* Your objective
Carry on the write-up of the Australian food innovation conference sessions from its final sentence.

* Supplied passage
--*--

Dr Sukhvinder Pal (SP) Singh, NSW Department of Primary Industries, presented the innovative use of cold plasma in relation to horticultural industries. A unique project being undertaken at the NSW Department of Primary Industries is seeking to investigate the use of cold plasma as a decontamination tool, to combat bacterial, fungal and viral pathogens, particularly in relation to fruit, vegetables and nuts. Cold plasma offers an alternative to chemical sanitisers and can reduce postharvest losses due to spoilage, thus offering opportunities to gain a competitive advantage in export markets.

Pia Winberg, Venus Shell Systems, explored one of the oldest legacies that Australians are only just rediscovering, seaweed. This $10B global crop is sustainable and efficient in production systems and is a potent nutrition source for minerals and trace elements, omega-3, dietary fibre and protein, all of which could address the chronic malnutrition – not how much you eat, but what you eat – seen in the population.

Dr Suresh Gulati, University of Sydney, was part of the team awarded the AIFST Food Innovation Award, for their development of world’s first natural omega-3 yoghurt. Omega-3 fatty acids are valuable throughout our different life stages from foetal growth, to childhood, to old age. Omega-3 fatty acids play a vital role in early childhood growth, neural development, improved vision, cognitive behaviour, improved cardiovascular health and in reducing type 2 diabetes. A challenge to overcome is the “fishy” smell and after-taste of omega-3 foods. Collaboration between Naturale Aust Pty Ltd and Tasmania’s Westhaven, saw them produce the world’s first omega-3 yoghurt from cow’s milk featuring no sensory, no organoleptic and no oxidation issues and importantly a good shelf life and a good source of omega-3 – an award-winning product.

 

The last session of the day was the Industry Roundtable where opinion and discussion covered how to finance innovation and growth in the Australian food industry. Felicity Zadro, Founder and Managing Director, Zadro Agency, facilitated the panel with lively discussion between Barry Irvin, Bega Cheese; Martin Cole, CSIRO Agriculture and Food; Peter Schutz, AIFST, Michele Allan, Chair Council of Rural Development Corporations and Craig Heraghty, PricewaterhouseCoopers.

--*--

* Stored data

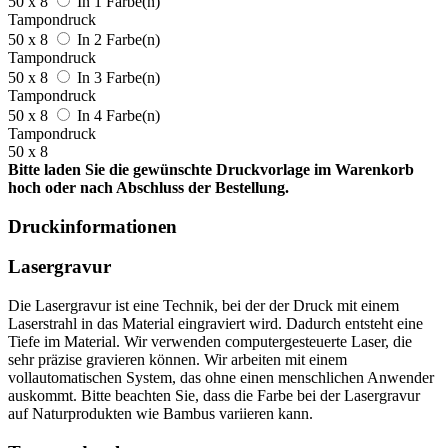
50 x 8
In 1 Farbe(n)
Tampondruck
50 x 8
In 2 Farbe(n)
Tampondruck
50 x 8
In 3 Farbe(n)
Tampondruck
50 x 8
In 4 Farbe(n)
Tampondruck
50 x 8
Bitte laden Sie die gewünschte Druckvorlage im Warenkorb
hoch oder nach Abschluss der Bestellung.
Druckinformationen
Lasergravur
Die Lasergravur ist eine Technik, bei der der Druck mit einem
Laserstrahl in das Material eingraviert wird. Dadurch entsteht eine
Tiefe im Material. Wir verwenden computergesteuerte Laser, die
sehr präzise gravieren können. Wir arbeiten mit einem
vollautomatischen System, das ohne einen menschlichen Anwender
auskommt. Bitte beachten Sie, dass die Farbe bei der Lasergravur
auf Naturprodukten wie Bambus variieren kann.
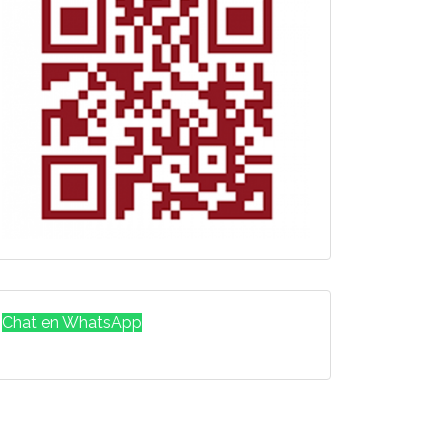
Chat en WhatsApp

--*--

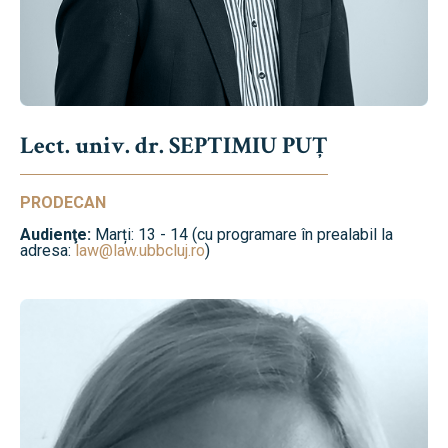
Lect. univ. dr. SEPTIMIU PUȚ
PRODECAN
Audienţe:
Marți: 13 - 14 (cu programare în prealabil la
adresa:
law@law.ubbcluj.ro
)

--*--

* Exercise result
Some key discussions revolved around how innovation is an idea that leads to an invoice, it’s not always a product – it can be a supply chain or just doing things different. The panel urged the food industry to be always curious of how other people have innovated, however be willing to stop and think and press pause. With so much technology out there, relevance needs to be chosen over quantity and it’s essential to not let technology consume you. Discussions concluded that money is always out there for new ideas, however it still comes back to surrounding yourself with the right people to do business with and who can implement innovation.

Closing the AIFST 50th Anniversary Convention, Georgie Aley, CEO thanked the members, guests, speakers, volunteers and the many partners, who without, AIFST would not be able to conduct such a successful event. AIFST will continue to support professional development of their members, to innovate in science and technology for the food industry, and look forward to The Future of Food and the next 50 years of the industry.

The AIFST 50th Anniversary Convention, was held 17-18 July, at the International Convention Centre Sydney, Darling Harbour.